__Yapılacak Görevler__.
**1)** Okunacak metni iki cümlede özetleyin.
**2)** Okunacak metne göre hükümetin çıkardığı yasalar hangileridir?

__Okunacak Metin__.
2014 Yerel Seçimleri’nden önceki 3-4 ay boyunca, Başbakan Erdoğan ve AKP Hükümeti’nin uygunsuz davranışlarını gösteren çok sayıda tape ortaya çıkmıştı. Neler yoktu ki bu tapelerde? Hükümetin en tepelerinde ne biçimde ve çapta yolsuzluklar, hırsızlıklar, manipülasyonlar, basına ve yargıya müdahaleler ve daha neler neler ortaya saçıldı. En azından bu devletin ve hükümetin örgütlenişi ve işleyişine dair belli bir şuur sahibi olanların hiç bilmedikleri şeyler değildi bunlar, ama yine de olayların çapı/dozu tahminlerin de ötesindeydi ve bu tür uygunsuzluklar ilk kez böylesi inkârı zor bir şekilde gözümüzün önüne geliyordu.
Son dört ayda ortaya serilenlerin onda biri bile herhangi bir Batı demokrasisinde başbakanın ve hükümetin defterini hemen dürmeye yeterdi. Türkiye’de böyle olmadı. Erdoğan ve hükümet, bunu bir darbe olarak gösterip, “darbe-karşıtı” bir mücadeleye girip, otoriterleşme dozunu iyice arttırdı. HSYK ve İnternet/TİB yasalarını çıkardı, MİT yasa tasarısını hazırladı; Cemaat uzantısı olduğunu düşündüğü polisleri/yargıçları/savcıları dağıttı/yetkisizleştirdi; mahkeme kararlarını uygulamadı vb. Bütün bu otoriter uygulamalar da makul bir demokratik ülkede çok büyük tepkilere neden olur ve yakında bir seçim varsa o hükümet ağır bir darbe alırdı. Türkiye’de böyle olmadı.

__Gösterilen Veriler__.

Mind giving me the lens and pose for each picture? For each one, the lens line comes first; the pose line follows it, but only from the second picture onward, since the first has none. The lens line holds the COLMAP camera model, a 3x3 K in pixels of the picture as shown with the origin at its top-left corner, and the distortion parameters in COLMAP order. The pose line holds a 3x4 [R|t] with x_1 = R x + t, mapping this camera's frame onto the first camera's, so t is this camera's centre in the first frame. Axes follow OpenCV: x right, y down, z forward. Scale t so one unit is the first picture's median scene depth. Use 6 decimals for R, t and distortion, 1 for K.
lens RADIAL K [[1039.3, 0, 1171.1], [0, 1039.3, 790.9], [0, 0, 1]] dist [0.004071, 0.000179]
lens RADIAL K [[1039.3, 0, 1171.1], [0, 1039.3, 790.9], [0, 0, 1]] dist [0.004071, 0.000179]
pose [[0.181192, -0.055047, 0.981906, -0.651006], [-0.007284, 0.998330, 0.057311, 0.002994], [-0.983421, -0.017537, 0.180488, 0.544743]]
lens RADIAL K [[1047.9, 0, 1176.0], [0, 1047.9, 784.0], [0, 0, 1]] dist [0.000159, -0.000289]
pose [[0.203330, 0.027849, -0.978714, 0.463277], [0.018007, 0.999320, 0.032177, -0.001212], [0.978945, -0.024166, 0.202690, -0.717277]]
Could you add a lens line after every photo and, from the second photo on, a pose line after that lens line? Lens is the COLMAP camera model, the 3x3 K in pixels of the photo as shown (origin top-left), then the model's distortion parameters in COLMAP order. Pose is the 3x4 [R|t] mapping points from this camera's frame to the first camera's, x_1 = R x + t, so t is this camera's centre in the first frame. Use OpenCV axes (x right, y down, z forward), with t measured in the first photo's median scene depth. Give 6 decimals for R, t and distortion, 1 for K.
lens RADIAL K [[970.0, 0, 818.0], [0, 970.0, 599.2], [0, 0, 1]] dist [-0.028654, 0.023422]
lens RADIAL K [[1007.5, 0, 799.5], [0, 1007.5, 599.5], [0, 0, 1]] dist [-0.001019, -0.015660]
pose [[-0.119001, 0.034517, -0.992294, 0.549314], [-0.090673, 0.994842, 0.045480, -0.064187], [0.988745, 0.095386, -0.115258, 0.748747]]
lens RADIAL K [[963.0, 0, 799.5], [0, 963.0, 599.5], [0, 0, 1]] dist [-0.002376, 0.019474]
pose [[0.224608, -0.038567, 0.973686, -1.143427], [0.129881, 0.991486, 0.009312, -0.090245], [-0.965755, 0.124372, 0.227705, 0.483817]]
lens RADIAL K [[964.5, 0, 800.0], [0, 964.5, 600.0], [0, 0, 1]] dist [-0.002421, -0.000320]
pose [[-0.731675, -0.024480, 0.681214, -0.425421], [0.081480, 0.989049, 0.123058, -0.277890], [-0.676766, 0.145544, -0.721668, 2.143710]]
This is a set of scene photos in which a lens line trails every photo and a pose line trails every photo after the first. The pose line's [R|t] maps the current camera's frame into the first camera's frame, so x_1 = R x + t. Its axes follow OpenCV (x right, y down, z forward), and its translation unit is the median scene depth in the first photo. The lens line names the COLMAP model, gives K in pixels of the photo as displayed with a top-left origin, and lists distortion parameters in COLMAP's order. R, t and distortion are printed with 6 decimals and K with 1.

__Numaralı Cevaplar__.
**1)** 2014 Yerel Seçimleri'nden önceki aylarda ortaya çıkan tapeler, Başbakan Erdoğan ve AKP Hükümeti'nin en tepelerindeki yolsuzlukları, manipülasyonları ve basına ve yargıya müdahaleleri tahminlerin ötesinde bir çapta ve inkârı zor bir şekilde gözler önüne serdi. Bunların onda biri bile bir Batı demokrasisinde hükümetin defterini dürmeye yeterken Türkiye'de böyle olmadı; Erdoğan ve hükümet olanları bir darbe olarak gösterip HSYK ve İnternet/TİB yasalarını çıkararak otoriterleşme dozunu arttırdı.

**2)** HSYK ve İnternet/TİB yasaları.